AAA School Safety Patrollers are volunteers within upper elementary, middle and junior high schools. The patrollers direct children, not traffic. These students are leaders in traffic safety, acting as role models to younger students and teaching fellow classmates the importance of traffic safety. The program boasts an impressive list of alumni that includes President Joe Biden, former presidents Jimmy Carter, Bill Clinton and George W. Bush, Olympic athletes, Supreme Court judges and astronauts.
To participate in the program (with parental permission), safety patrollers must complete traffic safety training. Once they’ve completed the necessary requirements, student volunteers receive their safety patrol certificate, belt and badge.
While the AAA safety patrol belt color has seen many iterations over the 103 years of the AAA School Safety Patrol Program—from white to neon orange to today’s fluorescent green—the program’s mission remains the same: to provide a safer environment and leadership opportunities for millions of students.

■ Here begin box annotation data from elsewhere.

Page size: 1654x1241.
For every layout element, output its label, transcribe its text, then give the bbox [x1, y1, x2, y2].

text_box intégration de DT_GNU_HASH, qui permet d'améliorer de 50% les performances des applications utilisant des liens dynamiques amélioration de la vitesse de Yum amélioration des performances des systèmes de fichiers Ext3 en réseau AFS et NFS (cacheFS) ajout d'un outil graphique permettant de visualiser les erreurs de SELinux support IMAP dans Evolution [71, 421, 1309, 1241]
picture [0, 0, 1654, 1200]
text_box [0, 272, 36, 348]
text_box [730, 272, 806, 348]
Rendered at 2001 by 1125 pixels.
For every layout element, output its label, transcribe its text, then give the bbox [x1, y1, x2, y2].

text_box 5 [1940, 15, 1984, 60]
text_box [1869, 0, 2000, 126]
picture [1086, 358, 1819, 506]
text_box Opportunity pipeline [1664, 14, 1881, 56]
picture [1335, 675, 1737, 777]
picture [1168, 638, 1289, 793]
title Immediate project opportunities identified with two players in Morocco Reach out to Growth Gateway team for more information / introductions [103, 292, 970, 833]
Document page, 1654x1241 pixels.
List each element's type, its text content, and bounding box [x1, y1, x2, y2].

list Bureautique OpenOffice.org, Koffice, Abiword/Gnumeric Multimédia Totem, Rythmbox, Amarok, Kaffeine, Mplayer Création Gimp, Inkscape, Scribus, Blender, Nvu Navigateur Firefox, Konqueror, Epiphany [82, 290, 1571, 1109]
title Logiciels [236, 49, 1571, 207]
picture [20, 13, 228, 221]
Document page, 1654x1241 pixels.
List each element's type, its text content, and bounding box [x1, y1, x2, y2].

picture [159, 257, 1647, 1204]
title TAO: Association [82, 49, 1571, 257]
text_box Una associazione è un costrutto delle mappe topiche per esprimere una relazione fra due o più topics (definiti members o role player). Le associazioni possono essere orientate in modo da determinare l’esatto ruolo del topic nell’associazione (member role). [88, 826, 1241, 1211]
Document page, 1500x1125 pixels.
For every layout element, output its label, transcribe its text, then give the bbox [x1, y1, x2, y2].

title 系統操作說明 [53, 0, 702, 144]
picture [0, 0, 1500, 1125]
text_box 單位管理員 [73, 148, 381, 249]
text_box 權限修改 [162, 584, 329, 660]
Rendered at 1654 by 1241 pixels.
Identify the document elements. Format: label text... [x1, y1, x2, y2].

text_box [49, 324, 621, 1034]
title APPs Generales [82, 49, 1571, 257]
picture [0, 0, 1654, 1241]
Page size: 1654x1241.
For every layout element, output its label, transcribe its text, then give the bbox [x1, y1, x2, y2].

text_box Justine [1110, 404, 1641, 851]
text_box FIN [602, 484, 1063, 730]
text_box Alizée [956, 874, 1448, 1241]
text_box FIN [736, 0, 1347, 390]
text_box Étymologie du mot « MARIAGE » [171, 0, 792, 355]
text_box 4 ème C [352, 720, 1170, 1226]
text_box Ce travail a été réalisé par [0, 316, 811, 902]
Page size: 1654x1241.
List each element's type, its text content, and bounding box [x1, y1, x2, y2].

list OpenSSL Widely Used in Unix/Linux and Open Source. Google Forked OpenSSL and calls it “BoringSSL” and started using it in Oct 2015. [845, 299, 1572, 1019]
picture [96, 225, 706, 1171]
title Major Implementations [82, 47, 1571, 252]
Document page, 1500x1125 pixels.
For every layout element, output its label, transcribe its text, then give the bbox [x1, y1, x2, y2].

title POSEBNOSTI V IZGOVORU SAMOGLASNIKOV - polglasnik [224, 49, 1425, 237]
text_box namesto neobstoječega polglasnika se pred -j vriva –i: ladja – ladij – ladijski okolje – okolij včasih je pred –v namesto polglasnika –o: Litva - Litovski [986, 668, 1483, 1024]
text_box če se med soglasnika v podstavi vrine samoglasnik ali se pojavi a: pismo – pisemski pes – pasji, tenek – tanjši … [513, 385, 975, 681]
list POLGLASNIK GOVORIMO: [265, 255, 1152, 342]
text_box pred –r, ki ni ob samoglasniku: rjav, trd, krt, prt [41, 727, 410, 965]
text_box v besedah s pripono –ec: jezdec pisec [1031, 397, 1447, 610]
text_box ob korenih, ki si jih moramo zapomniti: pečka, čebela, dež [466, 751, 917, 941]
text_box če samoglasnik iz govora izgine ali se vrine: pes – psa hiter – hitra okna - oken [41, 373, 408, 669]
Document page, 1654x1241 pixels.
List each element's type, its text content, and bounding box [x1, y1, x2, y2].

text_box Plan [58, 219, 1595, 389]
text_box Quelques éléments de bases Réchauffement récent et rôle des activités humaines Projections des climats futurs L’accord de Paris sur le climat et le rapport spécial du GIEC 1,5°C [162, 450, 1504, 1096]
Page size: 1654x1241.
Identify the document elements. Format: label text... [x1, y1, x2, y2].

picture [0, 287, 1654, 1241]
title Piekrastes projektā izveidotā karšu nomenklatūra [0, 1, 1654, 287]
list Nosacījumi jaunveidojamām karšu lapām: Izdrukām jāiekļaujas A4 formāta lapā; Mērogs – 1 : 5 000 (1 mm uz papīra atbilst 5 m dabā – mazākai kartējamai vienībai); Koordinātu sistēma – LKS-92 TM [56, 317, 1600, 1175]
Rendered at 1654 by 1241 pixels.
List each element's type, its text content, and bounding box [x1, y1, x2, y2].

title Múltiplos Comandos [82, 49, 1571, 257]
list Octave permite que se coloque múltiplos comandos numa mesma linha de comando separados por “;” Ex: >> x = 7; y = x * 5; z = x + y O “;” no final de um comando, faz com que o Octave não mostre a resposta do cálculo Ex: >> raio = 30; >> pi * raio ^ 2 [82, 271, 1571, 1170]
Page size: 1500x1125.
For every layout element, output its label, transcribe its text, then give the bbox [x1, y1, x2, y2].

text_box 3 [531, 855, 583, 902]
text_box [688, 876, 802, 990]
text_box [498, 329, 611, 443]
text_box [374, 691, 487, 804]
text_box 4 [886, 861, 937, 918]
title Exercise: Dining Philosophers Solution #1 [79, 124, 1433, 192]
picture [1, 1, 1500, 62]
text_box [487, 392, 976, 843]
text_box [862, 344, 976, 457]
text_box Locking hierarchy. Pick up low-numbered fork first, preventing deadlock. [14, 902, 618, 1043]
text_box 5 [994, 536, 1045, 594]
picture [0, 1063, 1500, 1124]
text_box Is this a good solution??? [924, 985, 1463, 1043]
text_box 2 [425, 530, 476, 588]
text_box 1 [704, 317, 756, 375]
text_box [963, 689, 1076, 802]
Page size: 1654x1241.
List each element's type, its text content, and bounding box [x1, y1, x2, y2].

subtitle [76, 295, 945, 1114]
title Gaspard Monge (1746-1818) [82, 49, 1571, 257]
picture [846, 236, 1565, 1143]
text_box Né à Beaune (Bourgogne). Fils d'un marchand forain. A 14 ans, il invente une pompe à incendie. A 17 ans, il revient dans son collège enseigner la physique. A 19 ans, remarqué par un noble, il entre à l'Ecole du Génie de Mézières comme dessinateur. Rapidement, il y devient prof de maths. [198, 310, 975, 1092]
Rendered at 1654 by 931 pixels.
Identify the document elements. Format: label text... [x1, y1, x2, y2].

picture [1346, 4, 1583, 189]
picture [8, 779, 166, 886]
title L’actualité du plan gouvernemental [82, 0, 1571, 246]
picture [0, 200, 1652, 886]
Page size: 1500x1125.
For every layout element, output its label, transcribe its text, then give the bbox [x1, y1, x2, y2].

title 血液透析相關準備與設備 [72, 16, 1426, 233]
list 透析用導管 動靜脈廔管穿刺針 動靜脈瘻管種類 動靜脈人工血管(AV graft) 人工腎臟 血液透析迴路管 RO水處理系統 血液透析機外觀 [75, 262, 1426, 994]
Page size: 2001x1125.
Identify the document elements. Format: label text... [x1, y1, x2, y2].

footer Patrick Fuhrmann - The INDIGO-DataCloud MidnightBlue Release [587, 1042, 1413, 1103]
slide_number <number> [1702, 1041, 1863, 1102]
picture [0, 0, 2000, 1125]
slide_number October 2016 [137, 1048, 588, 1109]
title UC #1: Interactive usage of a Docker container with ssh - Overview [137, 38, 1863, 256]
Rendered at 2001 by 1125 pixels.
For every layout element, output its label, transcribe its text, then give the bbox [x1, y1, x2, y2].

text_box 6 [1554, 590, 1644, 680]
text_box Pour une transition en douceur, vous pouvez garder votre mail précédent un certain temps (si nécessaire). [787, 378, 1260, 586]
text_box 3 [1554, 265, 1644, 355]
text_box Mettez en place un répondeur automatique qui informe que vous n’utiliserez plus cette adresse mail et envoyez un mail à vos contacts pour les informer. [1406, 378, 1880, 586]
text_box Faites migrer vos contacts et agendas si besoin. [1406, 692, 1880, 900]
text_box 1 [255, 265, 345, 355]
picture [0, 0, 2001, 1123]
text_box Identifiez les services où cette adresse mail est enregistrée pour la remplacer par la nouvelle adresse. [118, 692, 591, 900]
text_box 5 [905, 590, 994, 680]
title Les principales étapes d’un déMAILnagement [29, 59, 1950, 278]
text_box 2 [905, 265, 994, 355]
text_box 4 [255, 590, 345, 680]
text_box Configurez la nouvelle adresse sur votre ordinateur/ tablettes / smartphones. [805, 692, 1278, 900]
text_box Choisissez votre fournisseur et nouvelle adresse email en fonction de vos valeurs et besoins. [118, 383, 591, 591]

The AAA School Safety Patrol is the world’s largest safety program, with more than 679,000 safety patrollers in U.S. schools helping reduce injuries and fatalities among school-aged children (ages 5-14). The program has contributed to a steady decline in pedestrian deaths among students in the U.S.—a 24% decrease since 2010.
To date, at least 30 other countries have adopted the AAA model of safety patrols in schools, including the Netherlands, England, France, Germany and New Zealand.
Millions of children have benefitted from the AAA School Safety Patrol program throughout its existence. From a safer pedestrian environment to extensive educational and leadership opportunities for students, AAA has helped strengthen communities and schools through its historic School Safety Patrol program.